Tröstlich ist: selbst ein Mose verzagt und zweifelt. Mit Humor und Sympathie beschreibt die Bibel, wie so ein großer Mann ganz kleinlaut wird.  Moses Irrtum ist ein verbreitetes Phänomen in der Kirche. Die fleißigen verantwortungsbewussten Aktiven  engagieren sich – ohne sie gäbe es vieles in der Gemeinde nicht. Manchmal muss man sie vor sich selbst schützen, weil sie so schlecht nein sagen können. Auch für sie gilt, wie für Mose: Nein, nicht du trägst die Gemeinde. Gott trägt die Gemeinde und auch dich. Sein Geist bewegt die Kirche und führt sie auf neue Wege. Mose sieht nur sich selbst vor dem Berg der Aufgaben. Gott sagt: „Mach die Augen auf und such andere, die mit dir die Arbeit machen!“ Gottes Geist hat Mose nicht für sich bekommen, nicht wie einen Besitz.

Er geht weiter. Er wirkt wo und wie es Gott gefällt.

Er weckt Glauben, tröstet, macht Mut, belebt.

Mose erkennt: Er  hat Gott zu wenig zugetraut, er war viel zu sehr auf seine eigenen Möglichkeiten und Sorgen fixiert.

Gott antwortet auf seine Vertrauenskrise und öffnet Mose einen neuen Weg.

Manchmal wundern wir uns im Rückblick:

Wir halten uns für überlastet und dürfen entdecken, wie Gott uns durch schwere Zeiten trägt. Wir wollen uns vor Aufgaben drücken, die uns groß wie ein Berg erschienen und dürfen erfahren, wie sie gemeinsam zu bewältigen sind.

Gottes Geist öffnet uns neue Möglichkeiten, an die wir noch gar nicht gedacht haben.
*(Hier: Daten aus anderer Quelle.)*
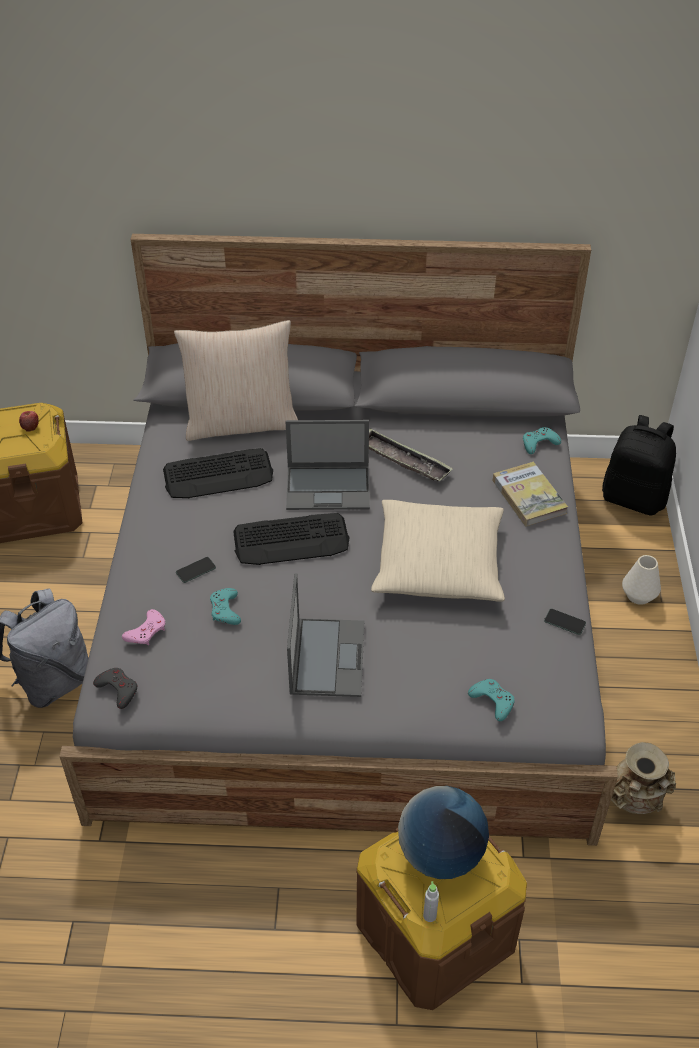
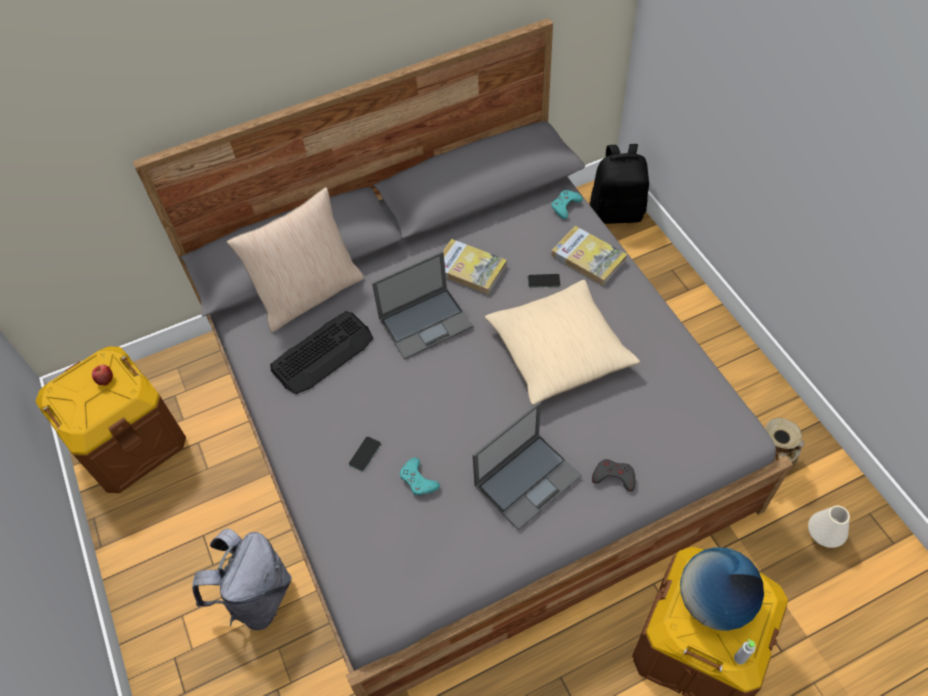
camera: 25 degrees left, 10 degrees up
grey game controller [93,668,137,709] -> grey game controller moved to [592,459,636,492]
pink game controller [122,609,165,645] -> none
keyboard [233,513,350,565] -> none
laptop [287,573,364,697] -> laptop turned 75 degrees clockwise [473,401,582,530]
tray [369,429,453,481] -> book [443,239,507,294]
turquoise game controller [468,679,515,721] -> none
phone [544,609,586,635] -> phone moved to [528,274,560,288]
white vase [622,555,661,605] -> white vase moved to [808,505,850,548]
Die 70 haben nur kurz prophetische Gaben, aber durch dies Erlebnis wissen sie nun: Gott traut mir etwas zu. 70, das war die Zahl der Mitglieder des Hohen Rates in Jerusalem. Ganz gleich, ob es 70 oder 7 sind, es tut gut, gemeinsam Verantwortung zu tragen. Es ist schön, im Team die Mutter-Kind-Gruppe für die Flüchtlinge zu leiten, im Kirchen-gemeinderat zu sein, eine Konfi-Freizeit oder  einen Gottesdienst zu gestalten. Gott gibt uns seinen Geist. Gott traut uns zu, dass wir gemein-sam etwas bewegen und neue gute Wege finden.